4.2. Limitations of the Study and Future Directions

Bouasria et al. [39] argued that the reliability of machine learning predictions based on ground survey data depends on factors such as sample size, sampling design, and spatial extent. Similarly, Khaire and Dhanalakshmi [40] emphasized that the robustness of feature selection is influenced by multiple factors, including the size of the sample set and the variance of the data. Both studies highlight that the performance of feature selection and machine learning models is affected by the heterogeneity of the sample space. Although we employed multiple models to verify the consistency of our results, the findings of these studies underscore the importance of accounting for sample space heterogeneity when evaluating model performance and feature optimization outcomes. To address this issue, we validated our approach using two additional datasets at the regional scale, which exhibited significant differences from our study area, and obtained consistent results. This further proves the role of feature selection in regional-scale soil salinity assessment.

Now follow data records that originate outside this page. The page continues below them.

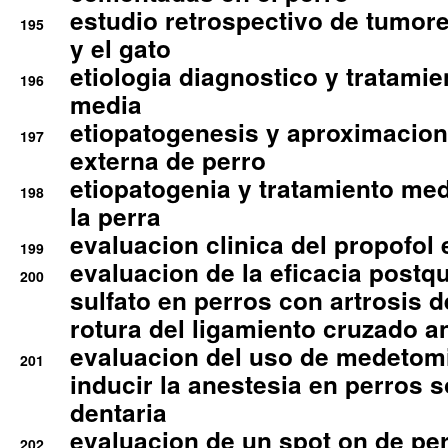
estudio retrospectivo de tumore
195
y el gato
etiologia diagnostico y tratamie
196
media
etiopatogenesis y aproximacion c
197
externa de perro
etiopatogenia y tratamiento med
198
la perra
evaluacion clinica del propofol 
199
evaluacion de la eficacia postqu
200
sulfato en perros con artrosis d
rotura del ligamiento cruzado an
evaluacion del uso de medetomi
201
inducir la anestesia en perros 
dentaria
evaluacion de un spot on de per
202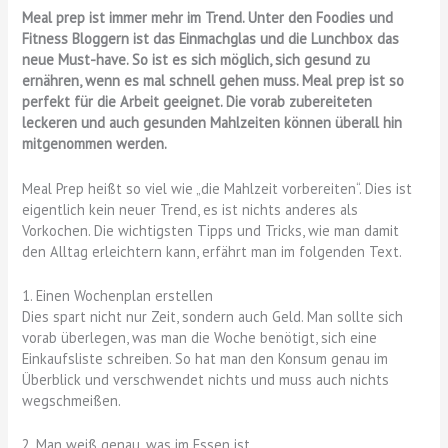
Meal prep ist immer mehr im Trend. Unter den Foodies und
Fitness Bloggern ist das Einmachglas und die Lunchbox das
neue Must-have. So ist es sich möglich, sich gesund zu
ernähren, wenn es mal schnell gehen muss. Meal prep ist so
perfekt für die Arbeit geeignet. Die vorab zubereiteten
leckeren und auch gesunden Mahlzeiten können überall hin
mitgenommen werden.
Meal Prep heißt so viel wie „die Mahlzeit vorbereiten“. Dies ist
eigentlich kein neuer Trend, es ist nichts anderes als
Vorkochen. Die wichtigsten Tipps und Tricks, wie man damit
den Alltag erleichtern kann, erfährt man im folgenden Text.
1. Einen Wochenplan erstellen
Dies spart nicht nur Zeit, sondern auch Geld. Man sollte sich
vorab überlegen, was man die Woche benötigt, sich eine
Einkaufsliste schreiben. So hat man den Konsum genau im
Überblick und verschwendet nichts und muss auch nichts
wegschmeißen.
2. Man weiß genau, was im Essen ist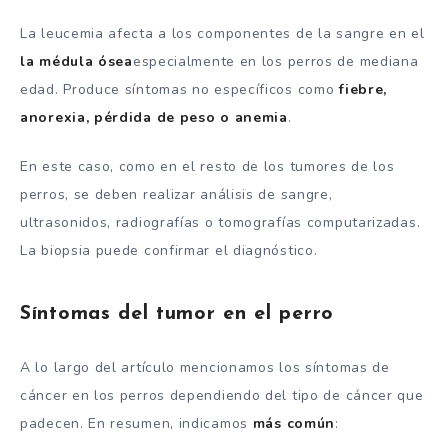
La leucemia afecta a los componentes de la sangre en el
la médula ósea
especialmente en los perros de mediana
edad. Produce síntomas no específicos como
fiebre,
anorexia, pérdida de peso o anemia
.
En este caso, como en el resto de los tumores de los
perros, se deben realizar análisis de sangre,
ultrasonidos, radiografías o tomografías computarizadas.
La biopsia puede confirmar el diagnóstico.
Síntomas del tumor en el perro
A lo largo del artículo mencionamos los síntomas de
cáncer en los perros dependiendo del tipo de cáncer que
padecen. En resumen, indicamos
más común
: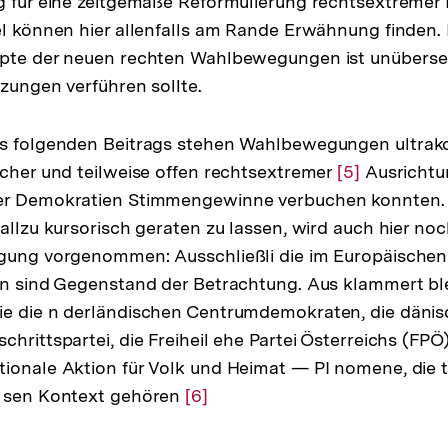
g für eine zeitgemäße Reformulierung rechtsextremer I
el können hier allenfalls am Rande Erwähnung finden. I
epte der neuen rechten Wahlbewegungen ist unüberseh
tzungen verführen sollte.
es folgenden Beitrags stehen Wahlbewegungen ultrako
scher und teilweise offen rechtsextremer
Zur
[5]
Ausrichtun
er Demokratien Stimmengewinne verbuchen konnten.
Auflösung
 allzu kursorisch geraten zu lassen, wird auch hier no
der
ngung vorgenommen: Ausschließli die im Europäische
Fußnote
en sind Gegenstand der Betrachtung. Aus klammert bl
ie die n derländischen Centrumdemokraten, die dänis
hrittspartei, die Freiheil ehe Partei Österreichs (FPÖ
ionale Aktion für Volk und Heimat — PI nomene, die t
d sen Kontext gehören
Zur
[6]
Auflösung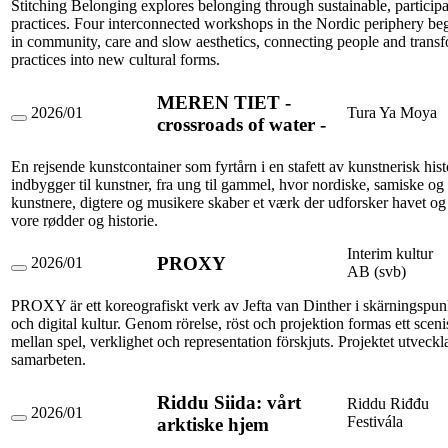
Stitching Belonging explores belonging through sustainable, particip
Care
practices. Four interconnected workshops in the Nordic periphery be
and
in community, care and slow aesthetics, connecting people and transf
Connections
practices into new cultural forms.
MEREN TIET -
2026/01
Tura Ya Moya
crossroads of water -
MEREN
TIET
-
En rejsende kunstcontainer som fyrtårn i en stafett av kunstnerisk histo
crossroads
indbygger til kunstner, fra ung til gammel, hvor nordiske, samiske o
of
water
kunstnere, digtere og musikere skaber et værk der udforsker havet og 
-
vore rødder og historie.
Interim kultur
PROXY
2026/01
AB (svb)
PROXY
PROXY är ett koreografiskt verk av Jefta van Dinther i skärningspu
och digital kultur. Genom rörelse, röst och projektion formas ett scen
mellan spel, verklighet och representation förskjuts. Projektet utveckl
samarbeten.
Riddu Siida: vårt
Riddu Riđđu
2026/01
Festivála
arktiske hjem
Riddu
Siida: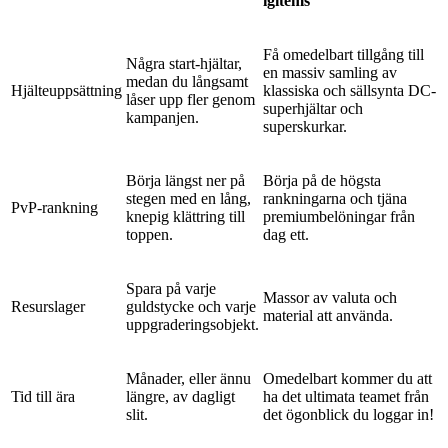
igitems
Få omedelbart tillgång till
Några start-hjältar,
en massiv samling av
medan du långsamt
Hjälteuppsättning
klassiska och sällsynta DC-
låser upp fler genom
superhjältar och
kampanjen.
superskurkar.
Börja längst ner på
Börja på de högsta
stegen med en lång,
rankningarna och tjäna
PvP-rankning
knepig klättring till
premiumbelöningar från
toppen.
dag ett.
Spara på varje
Massor av valuta och
Resurslager
guldstycke och varje
material att använda.
uppgraderingsobjekt.
Månader, eller ännu
Omedelbart kommer du att
Tid till ära
längre, av dagligt
ha det ultimata teamet från
slit.
det ögonblick du loggar in!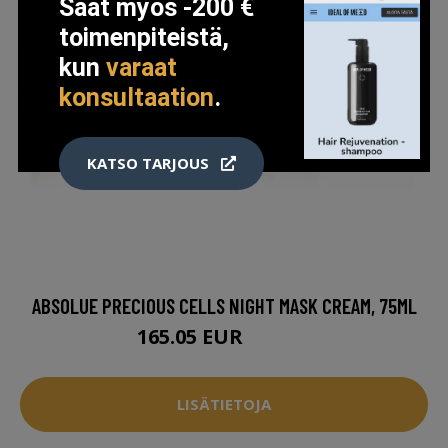
Saat myös -200 €
toimenpiteistä,
kun
varaat
konsultaation
.
KATSO TARJOUS
ABSOLUE PRECIOUS CELLS NIGHT MASK CREAM, 75ML
165.05 EUR
165.95 EUR
LISÄTIETOJA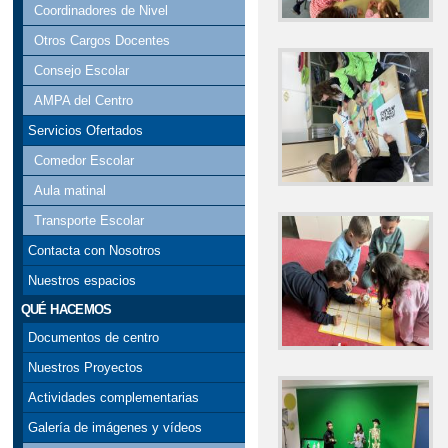
Coordinadores de Nivel
Otros Cargos Docentes
Consejo Escolar
AMPA del Centro
Servicios Ofertados
Comedor Escolar
Aula matinal
Transporte Escolar
Contacta con Nosotros
Nuestros espacios
QUÉ HACEMOS
Documentos de centro
Nuestros Proyectos
Actividades complementarias
Galería de imágenes y vídeos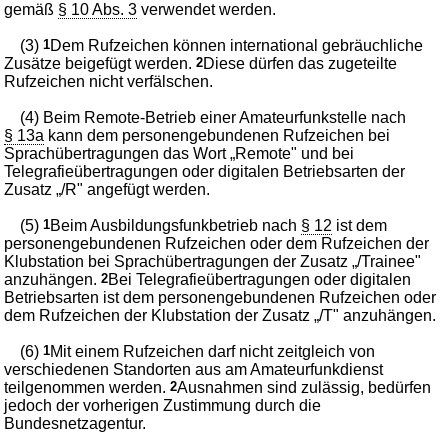
gemäß
§ 10 Abs. 3
verwendet werden.
(3)
1
Dem Rufzeichen können international gebräuchliche
Zusätze beigefügt werden.
2
Diese dürfen das zugeteilte
Rufzeichen nicht verfälschen.
(4) Beim Remote-Betrieb einer Amateurfunkstelle nach
§ 13a
kann dem personengebundenen Rufzeichen bei
Sprachübertragungen das Wort „Remote" und bei
Telegrafieübertragungen oder digitalen Betriebsarten der
Zusatz „/R" angefügt werden.
(5)
1
Beim Ausbildungsfunkbetrieb nach
§ 12
ist dem
personengebundenen Rufzeichen oder dem Rufzeichen der
Klubstation bei Sprachübertragungen der Zusatz „/Trainee"
anzuhängen.
2
Bei Telegrafieübertragungen oder digitalen
Betriebsarten ist dem personengebundenen Rufzeichen oder
dem Rufzeichen der Klubstation der Zusatz „/T" anzuhängen.
(6)
1
Mit einem Rufzeichen darf nicht zeitgleich von
verschiedenen Standorten aus am Amateurfunkdienst
teilgenommen werden.
2
Ausnahmen sind zulässig, bedürfen
jedoch der vorherigen Zustimmung durch die
Bundesnetzagentur.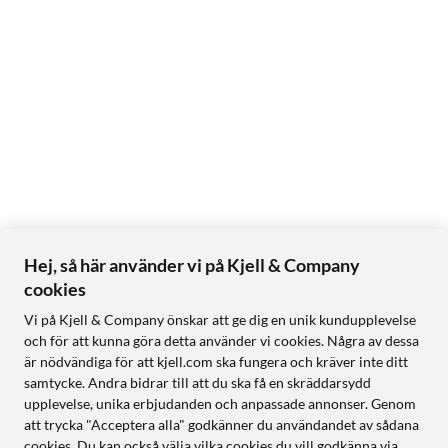
Hej, så här använder vi på Kjell & Company
cookies
Vi på Kjell & Company önskar att ge dig en unik kundupplevelse
och för att kunna göra detta använder vi cookies. Några av dessa
är nödvändiga för att kjell.com ska fungera och kräver inte ditt
samtycke. Andra bidrar till att du ska få en skräddarsydd
upplevelse, unika erbjudanden och anpassade annonser. Genom
att trycka "Acceptera alla" godkänner du användandet av sådana
cookies. Du kan också välja vilka cookies du vill godkänna via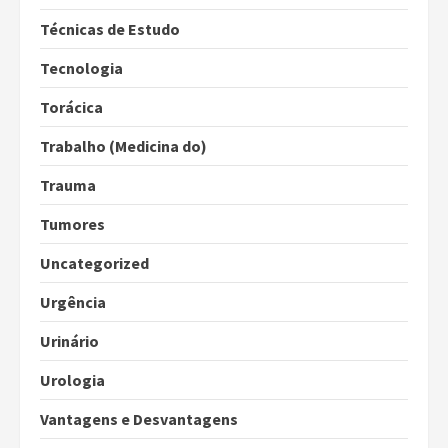
Técnicas de Estudo
Tecnologia
Torácica
Trabalho (Medicina do)
Trauma
Tumores
Uncategorized
Urgência
Urinário
Urologia
Vantagens e Desvantagens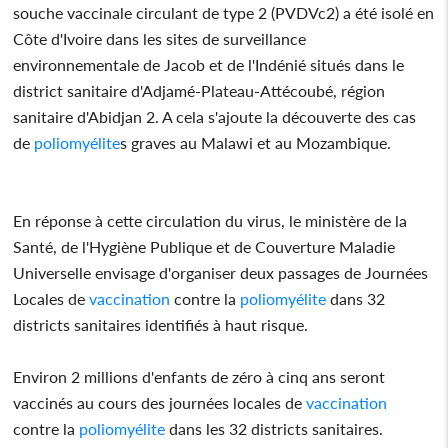
souche vaccinale circulant de type 2 (PVDVc2) a été isolé en
Côte d'Ivoire dans les sites de surveillance
environnementale de Jacob et de l'Indénié situés dans le
district sanitaire d'Adjamé-Plateau-Attécoubé, région
sanitaire d'Abidjan 2. A cela s'ajoute la découverte des cas
de
poliomyélite
s graves au Malawi et au Mozambique.
En réponse à cette circulation du virus, le ministère de la
Santé, de l'Hygiène Publique et de Couverture Maladie
Universelle envisage d'organiser deux passages de Journées
Locales de
vaccination
contre la
poliomyélite
dans 32
districts sanitaires identifiés à haut risque.
Environ 2 millions d'enfants de zéro à cinq ans seront
vaccinés au cours des journées locales de
vaccination
contre la
poliomyélite
dans les 32 districts sanitaires.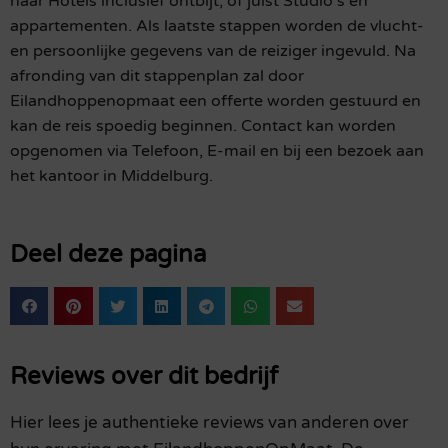
naar Hotels inclusief ontbijt, of juist Studio’s en
appartementen. Als laatste stappen worden de vlucht-
en persoonlijke gegevens van de reiziger ingevuld. Na
afronding van dit stappenplan zal door
Eilandhoppenopmaat een offerte worden gestuurd en
kan de reis spoedig beginnen. Contact kan worden
opgenomen via Telefoon, E-mail en bij een bezoek aan
het kantoor in Middelburg.
Deel deze pagina
Reviews over dit bedrijf
Hier lees je authentieke reviews van anderen over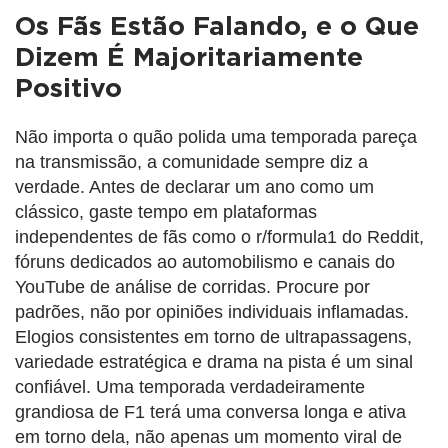
Os Fãs Estão Falando, e o Que
Dizem É Majoritariamente
Positivo
Não importa o quão polida uma temporada pareça
na transmissão, a comunidade sempre diz a
verdade. Antes de declarar um ano como um
clássico, gaste tempo em plataformas
independentes de fãs como o r/formula1 do Reddit,
fóruns dedicados ao automobilismo e canais do
YouTube de análise de corridas. Procure por
padrões, não por opiniões individuais inflamadas.
Elogios consistentes em torno de ultrapassagens,
variedade estratégica e drama na pista é um sinal
confiável. Uma temporada verdadeiramente
grandiosa de F1 terá uma conversa longa e ativa
em torno dela, não apenas um momento viral de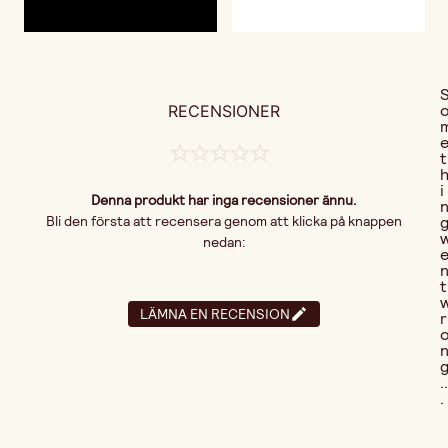
RECENSIONER
t
i
Denna produkt har inga recensioner ännu.
Bli den första att recensera genom att klicka på knappen
nedan:
t
LÄMNA EN RECENSION
r
..
.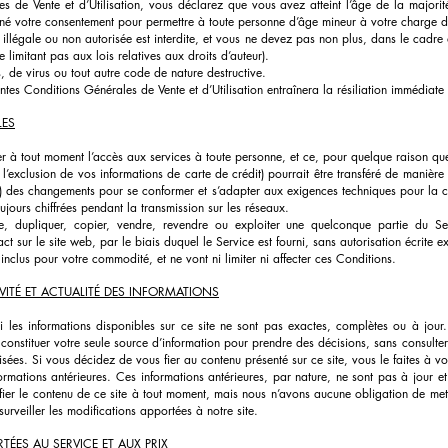
s de Vente et d’Utilisation, vous déclarez que vous avez atteint l’âge de la majori
é votre consentement pour permettre à toute personne d’âge mineur à votre charge d’u
n illégale ou non autorisée est interdite, et vous ne devez pas non plus, dans le cadre de
e limitant pas aux lois relatives aux droits d’auteur).
 de virus ou tout autre code de nature destructive.
entes Conditions Générales de Vente et d’Utilisation entraînera la résiliation immédiate
LES
er à tout moment l’accès aux services à toute personne, et ce, pour quelque raison que
exclusion de vos informations de carte de crédit) pourrait être transféré de manière n
(b) des changements pour se conformer et s’adapter aux exigences techniques pour la 
ujours chiffrées pendant la transmission sur les réseaux.
, dupliquer, copier, vendre, revendre ou exploiter une quelconque partie du Ser
 sur le site web, par le biais duquel le Service est fourni, sans autorisation écrite e
t inclus pour votre commodité, et ne vont ni limiter ni affecter ces Conditions.
IVITÉ ET ACTUALITÉ DES INFORMATIONS
es informations disponibles sur ce site ne sont pas exactes, complètes ou à jour. L
 constituer votre seule source d’information pour prendre des décisions, sans consulte
isées. Si vous décidez de vous fier au contenu présenté sur ce site, vous le faites à vo
ormations antérieures. Ces informations antérieures, par nature, ne sont pas à jour et s
ier le contenu de ce site à tout moment, mais nous n’avons aucune obligation de mettre
rveiller les modifications apportées à notre site.
TÉES AU SERVICE ET AUX PRIX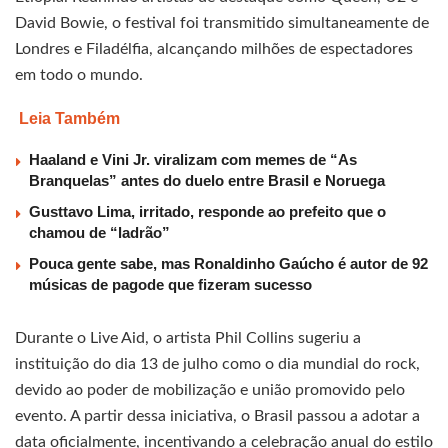
David Bowie, o festival foi transmitido simultaneamente de
Londres e Filadélfia, alcançando milhões de espectadores
em todo o mundo.
Leia Também
Haaland e Vini Jr. viralizam com memes de “As
Branquelas” antes do duelo entre Brasil e Noruega
Gusttavo Lima, irritado, responde ao prefeito que o
chamou de “ladrão”
Pouca gente sabe, mas Ronaldinho Gaúcho é autor de 92
músicas de pagode que fizeram sucesso
Durante o Live Aid, o artista Phil Collins sugeriu a
instituição do dia 13 de julho como o dia mundial do rock,
devido ao poder de mobilização e união promovido pelo
evento. A partir dessa iniciativa, o Brasil passou a adotar a
data oficialmente, incentivando a celebração anual do estilo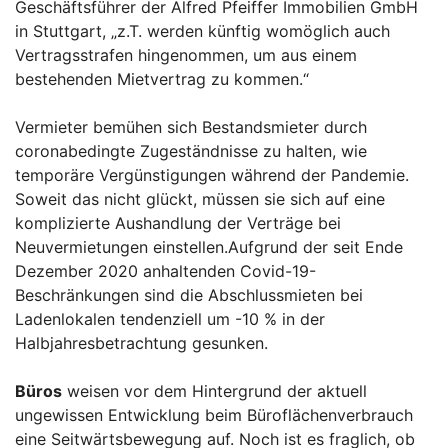
Geschäftsführer der Alfred Pfeiffer Immobilien GmbH
in Stuttgart, „z.T. werden künftig womöglich auch
Vertragsstrafen hingenommen, um aus einem
bestehenden Mietvertrag zu kommen.“
Vermieter bemühen sich Bestandsmieter durch
coronabedingte Zugeständnisse zu halten, wie
temporäre Vergünstigungen während der Pandemie.
Soweit das nicht glückt, müssen sie sich auf eine
komplizierte Aushandlung der Verträge bei
Neuvermietungen einstellen.Aufgrund der seit Ende
Dezember 2020 anhaltenden Covid-19-
Beschränkungen sind die Abschlussmieten bei
Ladenlokalen tendenziell um -10 % in der
Halbjahresbetrachtung gesunken.
Büros
weisen vor dem Hintergrund der aktuell
ungewissen Entwicklung beim Büroflächenverbrauch
eine Seitwärtsbewegung auf. Noch ist es fraglich, ob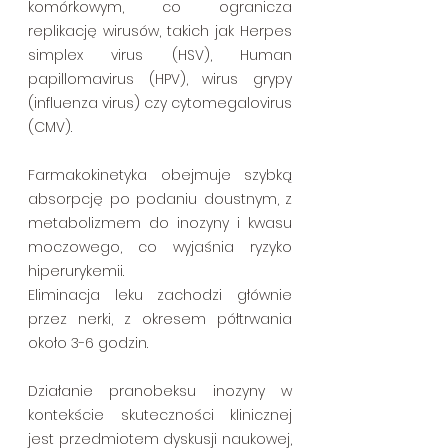
komórkowym, co ogranicza 
replikację wirusów, takich jak Herpes 
simplex virus (HSV), Human 
papillomavirus (HPV), wirus grypy 
(influenza virus) czy cytomegalovirus 
(CMV).
Farmakokinetyka obejmuje szybką 
absorpcję po podaniu doustnym, z 
metabolizmem do inozyny i kwasu 
moczowego, co wyjaśnia ryzyko 
hiperurykemii. 
Eliminacja leku zachodzi głównie 
przez nerki, z okresem półtrwania 
około 3-6 godzin.
Działanie pranobeksu inozyny w 
kontekście skuteczności klinicznej 
jest przedmiotem dyskusji naukowej, 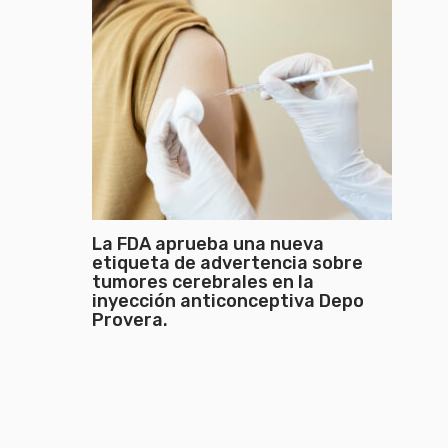
La FDA aprueba una nueva
etiqueta de advertencia sobre
tumores cerebrales en la
inyección anticonceptiva Depo
Provera.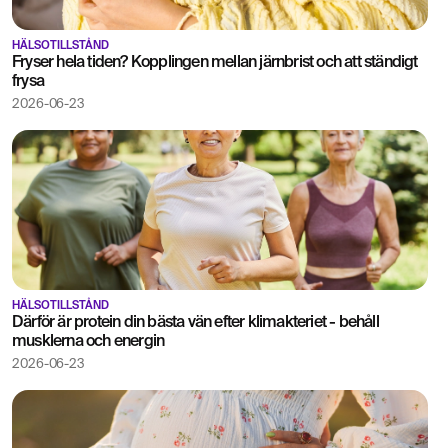
HÄLSOTILLSTÅND
Fryser hela tiden? Kopplingen mellan järnbrist och att ständigt
frysa
2026-06-23
HÄLSOTILLSTÅND
Därför är protein din bästa vän efter klimakteriet - behåll
musklerna och energin
2026-06-23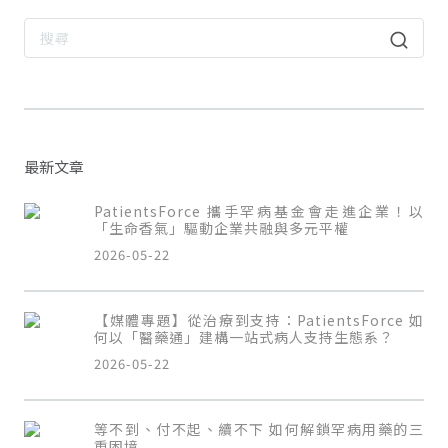
最新文章
PatientsForce 攜手罕病基金會走進企業！以
「生命香氣」驅動企業共融與多元平權
2026-05-22
【媒體專題】從治療到支持：PatientsForce 如
何以「醫藥通」建構一站式病人支持生態系？
2026-05-22
等不到、付不起、續不下 如何解鎖罕病用藥的三
重困境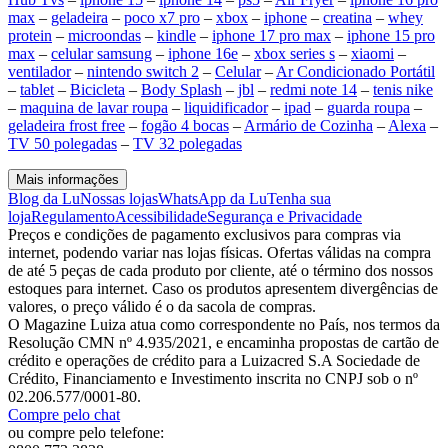
max
–
geladeira
–
poco x7 pro
–
xbox
–
iphone
–
creatina
–
whey
protein
–
microondas
–
kindle
–
iphone 17 pro max
–
iphone 15 pro
max
–
celular samsung
–
iphone 16e
–
xbox series s
–
xiaomi
–
ventilador
–
nintendo switch 2
–
Celular
–
Ar Condicionado Portátil
–
tablet
–
Bicicleta
–
Body Splash
–
jbl
–
redmi note 14
–
tenis nike
–
maquina de lavar roupa
–
liquidificador
–
ipad
–
guarda roupa
–
geladeira frost free
–
fogão 4 bocas
–
Armário de Cozinha
–
Alexa
–
TV 50 polegadas
–
TV 32 polegadas
Mais informações
Blog da Lu
Nossas lojas
WhatsApp da Lu
Tenha sua
loja
Regulamento
Acessibilidade
Segurança e Privacidade
Preços e condições de pagamento exclusivos para compras via
internet, podendo variar nas lojas físicas. Ofertas válidas na compra
de até 5 peças de cada produto por cliente, até o término dos nossos
estoques para internet. Caso os produtos apresentem divergências de
valores, o preço válido é o da sacola de compras.
O Magazine Luiza atua como correspondente no País, nos termos da
Resolução CMN nº 4.935/2021, e encaminha propostas de cartão de
crédito e operações de crédito para a Luizacred S.A Sociedade de
Crédito, Financiamento e Investimento inscrita no CNPJ sob o nº
02.206.577/0001-80.
Compre pelo chat
ou compre pelo telefone:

However, existing research shows that the spatial scale of the study area significantly impacts the accuracy of machine learning models [39]. But, considering that the primary objective of this study was to develop a high-precision, regional-scale online mapping strategy to support subsequent software development and applications, we did not extend the discussion to the national or global scales. Nonetheless, our preliminary experiments suggest that the process may behave differently at those broader scales. The issue of sample scale is also a key factor contributing to the current lack of a unified technical process for soil salinization research. Furthermore, the study only covers two typical regions (Almaty, Kazakhstan, and Shandong, China) and focuses on topsoil (0–20 cm) salinity. Further research is needed to establish the strategy’s universality under diverse climatic, soil, and vegetation conditions worldwide.

5. Conclusions

This study integrates multi-source satellite data with feature selection to develop and evaluate an efficient, interpretable framework for online soil salinity mapping. The main conclusions are as follows:

(1)

Feature selection is critical for improving regional-scale soil salinity inversion: recursive feature elimination (RFE) significantly enhances model accuracy, while the variance inflation factor (VIF) approach, despite mitigating multicollinearity, reduces accuracy notably. Cross-site validation between Almaty (Kazakhstan) and Shandong (China) confirms the framework’s robustness and cross-regional transferability.

(2)

Random forest (RF) outperforms other algorithms in salinity mapping, providing reliable accuracy and high-resolution spatial details. RFE- and SHAP-based analysis identifies CRSI, BI, MSAVI2, and elevation as core predictors, revealing the associations between salinization mechanisms, human cultivation improvement, and topography.

Overall, this study advances the understanding of multi-source remote sensing integration for soil mapping, clarifies feature selection’s role in model performance, and deepens insights into salinization drivers via key predictors, providing valuable methodological and technical support for exploring regional-scale soil salinization mapping. Future research should expand the study area to enhance the framework’s applicability.